(WRITTEN TASK)
Reproduce the text of the material below word for word, keeping every line in its original order. Leave the pictures out of your answer.
/---
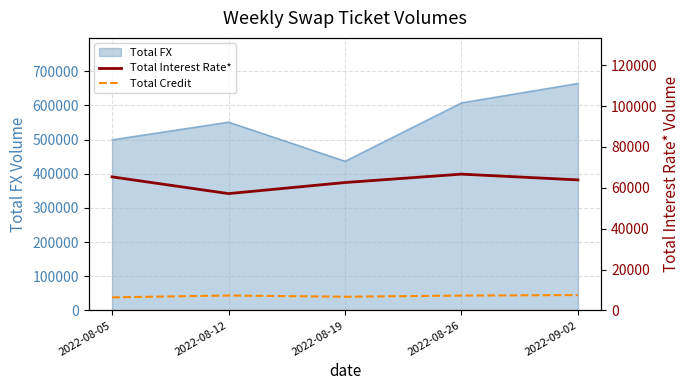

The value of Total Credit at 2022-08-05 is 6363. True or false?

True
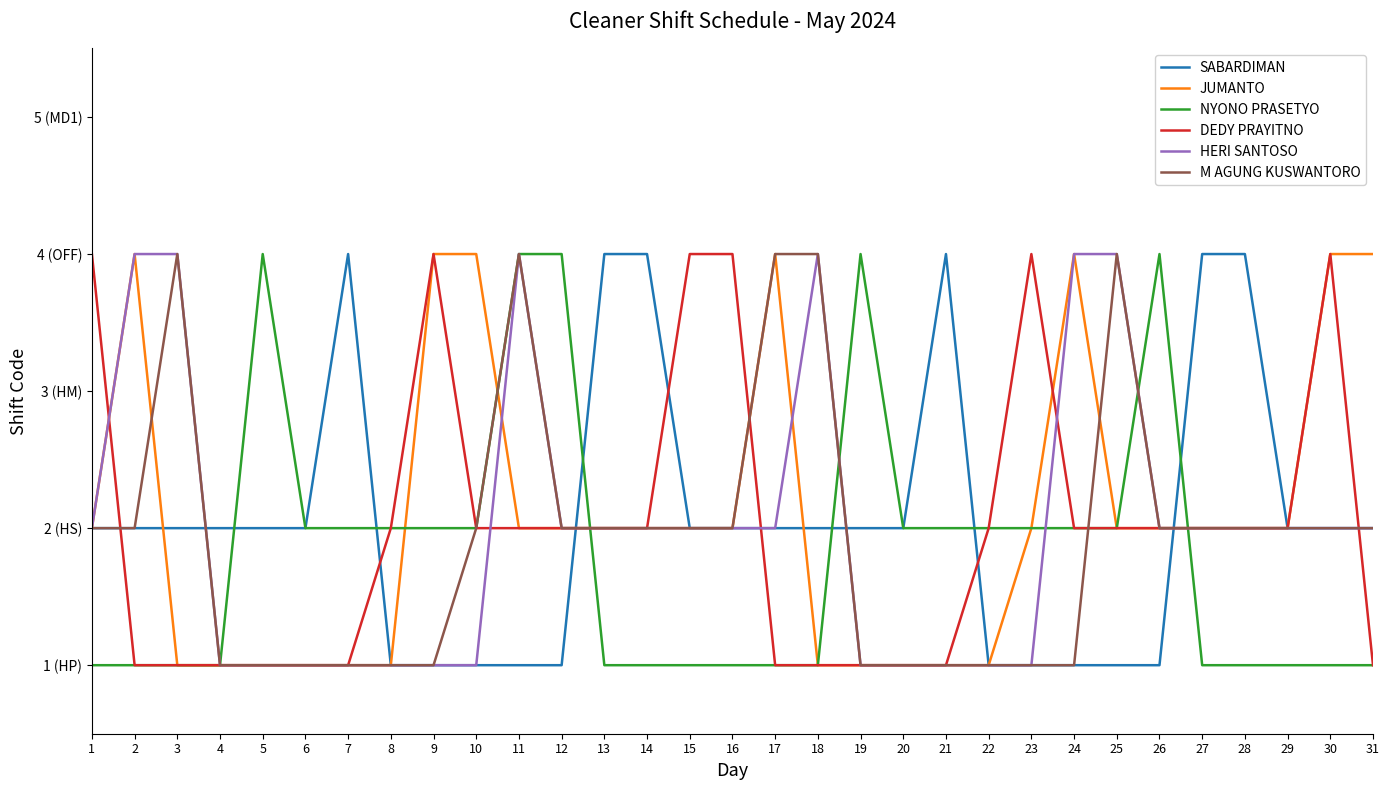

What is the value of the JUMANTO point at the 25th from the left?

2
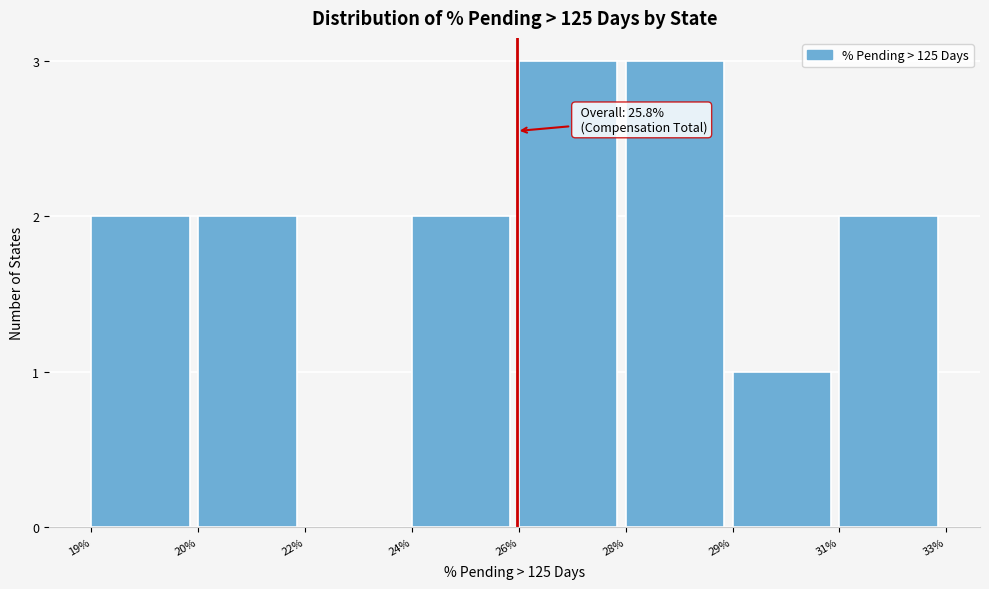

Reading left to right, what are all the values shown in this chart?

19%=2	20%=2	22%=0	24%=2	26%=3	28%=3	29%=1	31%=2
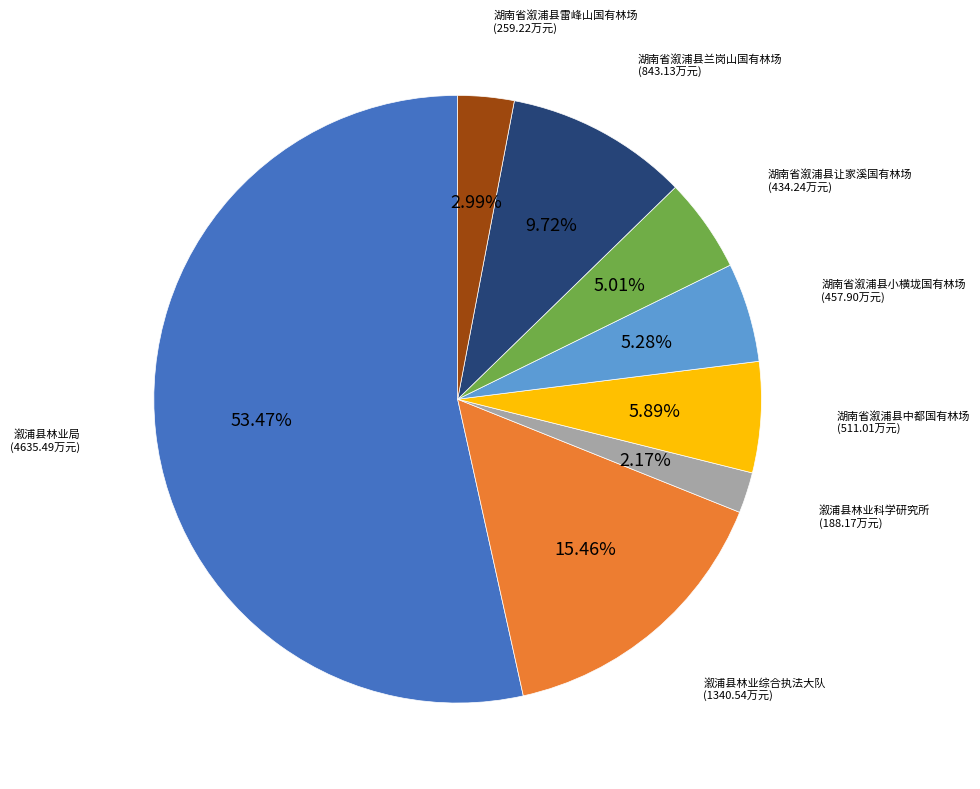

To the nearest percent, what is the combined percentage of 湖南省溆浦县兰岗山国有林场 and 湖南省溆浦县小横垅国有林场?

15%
\---
(EXERCISE SOLUTION)
The value of Total Credit at 2022-08-05 is 6363. True or false?

True

What is the value of the JUMANTO point at the 25th from the left?

2

Reading left to right, what are all the values shown in this chart?

19%=2	20%=2	22%=0	24%=2	26%=3	28%=3	29%=1	31%=2

To the nearest percent, what is the combined percentage of 湖南省溆浦县兰岗山国有林场 and 湖南省溆浦县小横垅国有林场?

15%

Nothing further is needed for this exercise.